*EXERCISE PROMPT*. Scan the entries below for the word "Addition". Copy each line that has it.

*RECORDS FOR THE TASK*.

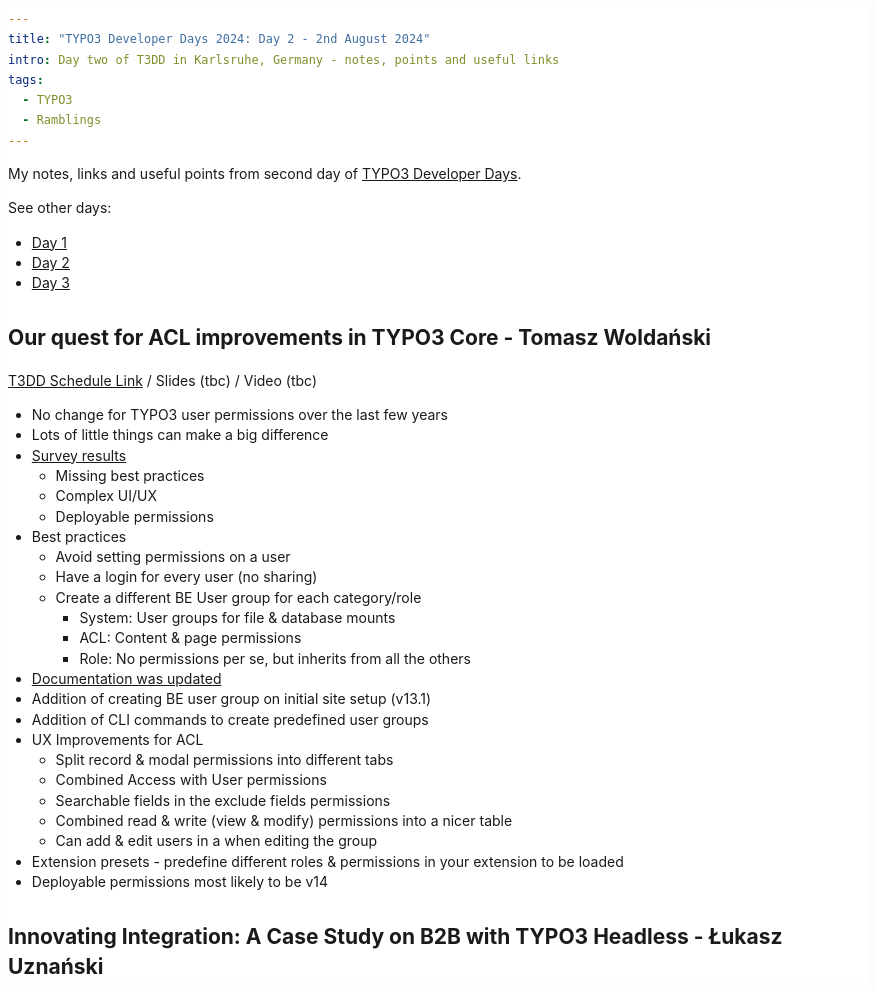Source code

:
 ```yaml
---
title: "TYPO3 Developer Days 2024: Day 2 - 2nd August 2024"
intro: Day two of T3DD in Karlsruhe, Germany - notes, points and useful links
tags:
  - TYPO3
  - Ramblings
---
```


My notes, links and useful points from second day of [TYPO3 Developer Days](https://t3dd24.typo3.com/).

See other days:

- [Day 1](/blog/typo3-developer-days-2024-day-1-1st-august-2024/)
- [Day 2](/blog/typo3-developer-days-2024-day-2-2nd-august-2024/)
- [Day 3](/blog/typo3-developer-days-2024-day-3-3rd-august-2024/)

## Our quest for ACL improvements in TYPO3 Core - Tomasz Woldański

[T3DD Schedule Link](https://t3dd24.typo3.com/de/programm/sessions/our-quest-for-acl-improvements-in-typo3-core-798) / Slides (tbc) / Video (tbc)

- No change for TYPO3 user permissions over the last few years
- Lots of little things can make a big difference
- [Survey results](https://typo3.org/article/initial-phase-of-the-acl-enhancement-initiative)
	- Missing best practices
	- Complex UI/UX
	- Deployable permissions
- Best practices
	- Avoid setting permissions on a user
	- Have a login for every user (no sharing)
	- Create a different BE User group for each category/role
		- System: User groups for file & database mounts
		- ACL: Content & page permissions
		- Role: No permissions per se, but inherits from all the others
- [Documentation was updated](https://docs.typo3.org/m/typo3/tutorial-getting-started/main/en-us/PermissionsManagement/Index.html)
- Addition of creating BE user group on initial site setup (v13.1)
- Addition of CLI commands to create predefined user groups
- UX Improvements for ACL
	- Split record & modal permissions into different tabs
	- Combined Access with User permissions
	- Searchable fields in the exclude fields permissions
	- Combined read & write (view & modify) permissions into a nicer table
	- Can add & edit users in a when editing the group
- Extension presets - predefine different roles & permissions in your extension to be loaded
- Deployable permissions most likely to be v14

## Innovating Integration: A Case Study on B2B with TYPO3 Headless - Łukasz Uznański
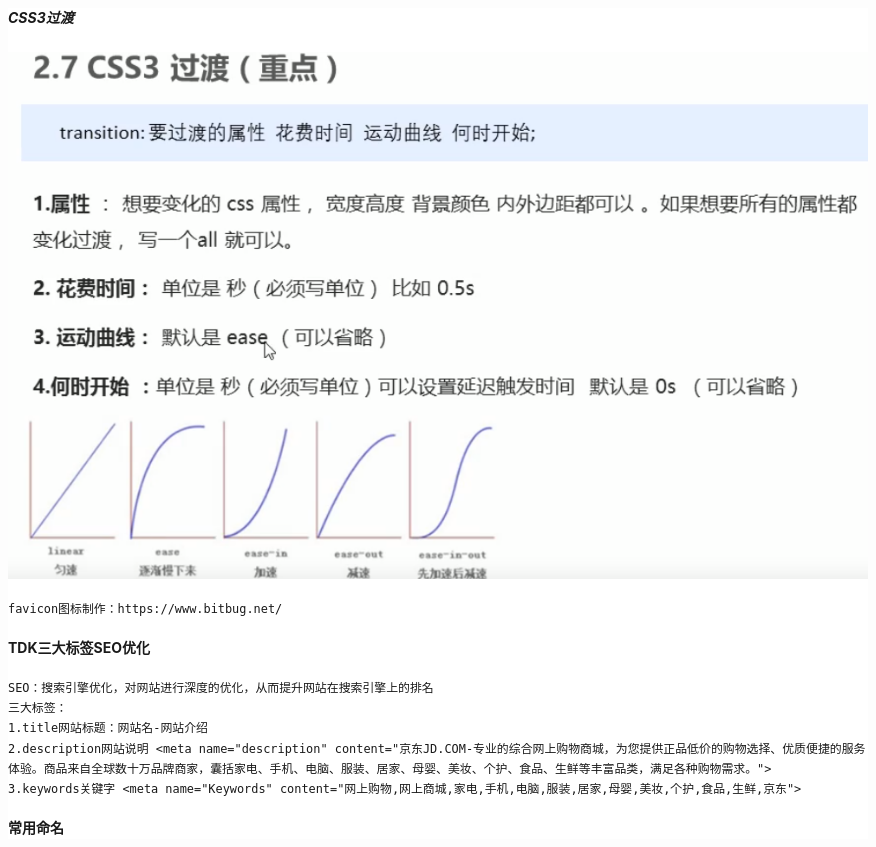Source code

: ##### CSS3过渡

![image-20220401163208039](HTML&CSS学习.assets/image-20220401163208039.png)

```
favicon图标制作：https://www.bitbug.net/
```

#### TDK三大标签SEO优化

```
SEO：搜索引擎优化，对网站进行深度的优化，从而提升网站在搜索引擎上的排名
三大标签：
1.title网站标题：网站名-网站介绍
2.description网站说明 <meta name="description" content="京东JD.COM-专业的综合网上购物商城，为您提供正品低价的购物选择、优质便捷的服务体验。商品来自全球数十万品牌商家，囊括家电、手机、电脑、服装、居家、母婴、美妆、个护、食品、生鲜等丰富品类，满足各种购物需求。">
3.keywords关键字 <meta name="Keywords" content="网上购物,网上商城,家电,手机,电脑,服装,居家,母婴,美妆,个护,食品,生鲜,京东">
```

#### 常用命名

*EXERCISE SOLUTION*.
- Addition of creating BE user group on initial site setup (v13.1)
- Addition of CLI commands to create predefined user groups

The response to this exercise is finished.